Return the lines below exactly as they appear, please, starting with the first and ending with the one that contains "of human adenocarcinoma".

EXERCISE MATERIALS -
···
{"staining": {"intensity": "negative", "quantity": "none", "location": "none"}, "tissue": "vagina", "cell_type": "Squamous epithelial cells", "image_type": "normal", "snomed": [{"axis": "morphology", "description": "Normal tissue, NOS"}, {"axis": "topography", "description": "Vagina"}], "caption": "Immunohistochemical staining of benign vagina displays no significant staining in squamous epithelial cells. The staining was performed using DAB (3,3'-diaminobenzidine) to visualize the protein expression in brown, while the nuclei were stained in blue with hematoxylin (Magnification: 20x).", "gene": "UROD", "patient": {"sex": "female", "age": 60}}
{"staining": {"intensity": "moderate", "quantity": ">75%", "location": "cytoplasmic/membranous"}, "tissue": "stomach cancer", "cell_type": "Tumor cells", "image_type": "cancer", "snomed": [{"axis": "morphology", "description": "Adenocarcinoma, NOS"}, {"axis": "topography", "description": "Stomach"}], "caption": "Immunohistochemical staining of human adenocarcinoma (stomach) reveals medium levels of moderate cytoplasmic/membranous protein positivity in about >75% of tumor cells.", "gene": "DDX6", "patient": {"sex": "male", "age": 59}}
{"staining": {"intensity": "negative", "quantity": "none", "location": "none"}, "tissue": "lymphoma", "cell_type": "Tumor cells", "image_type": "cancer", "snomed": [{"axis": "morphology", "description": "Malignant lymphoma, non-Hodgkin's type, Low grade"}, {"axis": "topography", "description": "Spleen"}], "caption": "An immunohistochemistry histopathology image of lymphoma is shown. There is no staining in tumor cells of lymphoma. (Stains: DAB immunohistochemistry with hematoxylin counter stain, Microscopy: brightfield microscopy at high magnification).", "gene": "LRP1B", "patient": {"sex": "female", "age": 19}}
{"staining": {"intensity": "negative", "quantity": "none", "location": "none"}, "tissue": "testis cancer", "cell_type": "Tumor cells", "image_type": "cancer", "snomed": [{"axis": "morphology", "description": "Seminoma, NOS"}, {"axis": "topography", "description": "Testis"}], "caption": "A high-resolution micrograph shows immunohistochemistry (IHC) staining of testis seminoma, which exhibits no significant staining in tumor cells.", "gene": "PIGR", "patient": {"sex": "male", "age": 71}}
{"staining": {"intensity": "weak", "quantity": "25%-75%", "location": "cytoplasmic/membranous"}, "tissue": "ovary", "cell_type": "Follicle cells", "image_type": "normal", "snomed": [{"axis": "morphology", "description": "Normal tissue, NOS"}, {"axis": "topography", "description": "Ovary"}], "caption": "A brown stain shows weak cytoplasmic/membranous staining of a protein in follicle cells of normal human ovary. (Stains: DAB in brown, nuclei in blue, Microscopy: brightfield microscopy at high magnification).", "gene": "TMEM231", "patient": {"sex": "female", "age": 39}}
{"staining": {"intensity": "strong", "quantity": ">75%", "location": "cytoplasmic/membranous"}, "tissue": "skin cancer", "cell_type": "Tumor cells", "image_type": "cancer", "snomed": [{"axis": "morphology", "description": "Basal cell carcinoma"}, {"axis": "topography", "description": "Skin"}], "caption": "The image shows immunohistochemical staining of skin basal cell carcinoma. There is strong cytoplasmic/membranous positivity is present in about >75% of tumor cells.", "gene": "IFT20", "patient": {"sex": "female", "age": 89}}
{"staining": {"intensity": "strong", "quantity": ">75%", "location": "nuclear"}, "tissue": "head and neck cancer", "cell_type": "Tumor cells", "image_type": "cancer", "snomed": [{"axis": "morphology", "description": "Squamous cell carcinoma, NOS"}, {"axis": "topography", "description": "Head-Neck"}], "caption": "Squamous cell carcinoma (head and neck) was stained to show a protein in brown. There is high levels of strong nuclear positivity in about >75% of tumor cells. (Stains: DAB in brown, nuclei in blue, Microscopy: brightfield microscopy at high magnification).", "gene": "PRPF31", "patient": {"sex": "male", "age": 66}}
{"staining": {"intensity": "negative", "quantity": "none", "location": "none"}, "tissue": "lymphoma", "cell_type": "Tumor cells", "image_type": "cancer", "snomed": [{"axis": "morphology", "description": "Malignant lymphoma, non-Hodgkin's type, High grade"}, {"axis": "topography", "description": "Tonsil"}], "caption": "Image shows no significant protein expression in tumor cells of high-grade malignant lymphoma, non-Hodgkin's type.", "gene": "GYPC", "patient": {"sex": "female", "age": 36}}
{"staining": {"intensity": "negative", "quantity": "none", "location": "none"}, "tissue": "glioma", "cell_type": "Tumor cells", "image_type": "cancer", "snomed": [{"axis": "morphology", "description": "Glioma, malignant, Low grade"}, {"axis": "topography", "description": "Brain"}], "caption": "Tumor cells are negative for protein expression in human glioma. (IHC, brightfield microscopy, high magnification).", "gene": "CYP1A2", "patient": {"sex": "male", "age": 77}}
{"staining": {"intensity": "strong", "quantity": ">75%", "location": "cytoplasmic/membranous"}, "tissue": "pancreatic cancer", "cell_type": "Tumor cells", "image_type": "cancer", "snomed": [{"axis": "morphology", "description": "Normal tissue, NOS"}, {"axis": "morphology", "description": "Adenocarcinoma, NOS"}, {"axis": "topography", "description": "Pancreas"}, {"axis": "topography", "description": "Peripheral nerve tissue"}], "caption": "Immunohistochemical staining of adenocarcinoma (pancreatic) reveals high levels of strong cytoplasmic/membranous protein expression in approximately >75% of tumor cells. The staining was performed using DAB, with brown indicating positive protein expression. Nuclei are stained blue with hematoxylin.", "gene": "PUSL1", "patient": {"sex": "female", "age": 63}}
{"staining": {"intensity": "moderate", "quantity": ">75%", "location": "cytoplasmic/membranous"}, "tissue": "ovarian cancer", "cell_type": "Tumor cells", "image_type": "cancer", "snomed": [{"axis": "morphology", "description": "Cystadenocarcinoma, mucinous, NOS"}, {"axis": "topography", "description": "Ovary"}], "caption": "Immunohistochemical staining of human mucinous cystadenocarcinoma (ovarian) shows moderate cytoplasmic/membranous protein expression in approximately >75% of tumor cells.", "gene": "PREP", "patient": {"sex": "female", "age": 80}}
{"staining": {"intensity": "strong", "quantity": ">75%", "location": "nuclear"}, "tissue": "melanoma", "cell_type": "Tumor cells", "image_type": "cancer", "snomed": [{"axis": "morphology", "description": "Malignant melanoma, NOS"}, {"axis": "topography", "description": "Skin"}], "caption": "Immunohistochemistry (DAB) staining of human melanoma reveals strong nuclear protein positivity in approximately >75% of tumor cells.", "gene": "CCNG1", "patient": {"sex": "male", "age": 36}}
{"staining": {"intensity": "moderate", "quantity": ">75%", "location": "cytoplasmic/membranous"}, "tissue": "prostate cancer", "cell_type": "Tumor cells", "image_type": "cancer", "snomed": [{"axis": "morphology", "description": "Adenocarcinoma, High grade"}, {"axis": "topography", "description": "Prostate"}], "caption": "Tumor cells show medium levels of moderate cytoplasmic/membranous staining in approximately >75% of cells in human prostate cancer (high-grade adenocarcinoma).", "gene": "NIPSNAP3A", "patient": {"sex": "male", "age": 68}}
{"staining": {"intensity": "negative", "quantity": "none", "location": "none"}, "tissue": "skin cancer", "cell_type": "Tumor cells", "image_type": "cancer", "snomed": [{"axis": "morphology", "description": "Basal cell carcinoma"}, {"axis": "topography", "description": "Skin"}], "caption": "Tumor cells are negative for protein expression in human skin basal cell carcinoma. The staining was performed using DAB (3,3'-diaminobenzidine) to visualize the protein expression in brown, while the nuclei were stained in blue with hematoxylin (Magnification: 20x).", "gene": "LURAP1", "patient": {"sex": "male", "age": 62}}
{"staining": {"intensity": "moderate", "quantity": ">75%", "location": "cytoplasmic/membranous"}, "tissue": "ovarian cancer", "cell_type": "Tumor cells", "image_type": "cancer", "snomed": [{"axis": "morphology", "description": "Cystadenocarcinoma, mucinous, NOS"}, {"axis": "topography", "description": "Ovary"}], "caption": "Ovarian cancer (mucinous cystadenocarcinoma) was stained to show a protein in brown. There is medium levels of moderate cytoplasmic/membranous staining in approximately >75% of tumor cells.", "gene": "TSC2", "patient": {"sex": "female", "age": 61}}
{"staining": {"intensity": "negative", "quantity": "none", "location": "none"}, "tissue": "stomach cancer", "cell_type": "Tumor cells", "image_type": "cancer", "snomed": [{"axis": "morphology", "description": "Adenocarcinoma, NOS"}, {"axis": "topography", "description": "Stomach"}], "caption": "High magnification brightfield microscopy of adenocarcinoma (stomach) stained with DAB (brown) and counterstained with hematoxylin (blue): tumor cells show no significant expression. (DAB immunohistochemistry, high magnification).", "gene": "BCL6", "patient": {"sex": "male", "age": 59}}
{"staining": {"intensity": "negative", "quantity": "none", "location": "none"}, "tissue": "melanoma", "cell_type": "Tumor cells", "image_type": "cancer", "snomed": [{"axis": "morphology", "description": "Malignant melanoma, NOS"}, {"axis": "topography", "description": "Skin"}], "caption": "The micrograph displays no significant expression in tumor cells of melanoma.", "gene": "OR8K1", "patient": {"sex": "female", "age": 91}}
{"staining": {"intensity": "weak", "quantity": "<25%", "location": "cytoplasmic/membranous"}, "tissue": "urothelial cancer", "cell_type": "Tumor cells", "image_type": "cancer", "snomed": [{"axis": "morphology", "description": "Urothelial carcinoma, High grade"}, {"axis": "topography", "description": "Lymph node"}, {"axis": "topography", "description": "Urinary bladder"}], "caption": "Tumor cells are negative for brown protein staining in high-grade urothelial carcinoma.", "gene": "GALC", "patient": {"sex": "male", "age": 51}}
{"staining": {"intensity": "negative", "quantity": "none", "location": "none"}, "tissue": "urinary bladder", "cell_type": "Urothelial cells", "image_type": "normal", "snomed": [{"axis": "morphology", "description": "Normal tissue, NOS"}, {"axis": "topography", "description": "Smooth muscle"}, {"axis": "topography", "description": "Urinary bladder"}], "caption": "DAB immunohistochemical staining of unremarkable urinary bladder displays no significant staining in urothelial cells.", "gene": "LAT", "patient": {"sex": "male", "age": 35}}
···
ANSWER TO THE PROBLEM -
{"staining": {"intensity": "negative", "quantity": "none", "location": "none"}, "tissue": "vagina", "cell_type": "Squamous epithelial cells", "image_type": "normal", "snomed": [{"axis": "morphology", "description": "Normal tissue, NOS"}, {"axis": "topography", "description": "Vagina"}], "caption": "Immunohistochemical staining of benign vagina displays no significant staining in squamous epithelial cells. The staining was performed using DAB (3,3'-diaminobenzidine) to visualize the protein expression in brown, while the nuclei were stained in blue with hematoxylin (Magnification: 20x).", "gene": "UROD", "patient": {"sex": "female", "age": 60}}
{"staining": {"intensity": "moderate", "quantity": ">75%", "location": "cytoplasmic/membranous"}, "tissue": "stomach cancer", "cell_type": "Tumor cells", "image_type": "cancer", "snomed": [{"axis": "morphology", "description": "Adenocarcinoma, NOS"}, {"axis": "topography", "description": "Stomach"}], "caption": "Immunohistochemical staining of human adenocarcinoma (stomach) reveals medium levels of moderate cytoplasmic/membranous protein positivity in about >75% of tumor cells.", "gene": "DDX6", "patient": {"sex": "male", "age": 59}}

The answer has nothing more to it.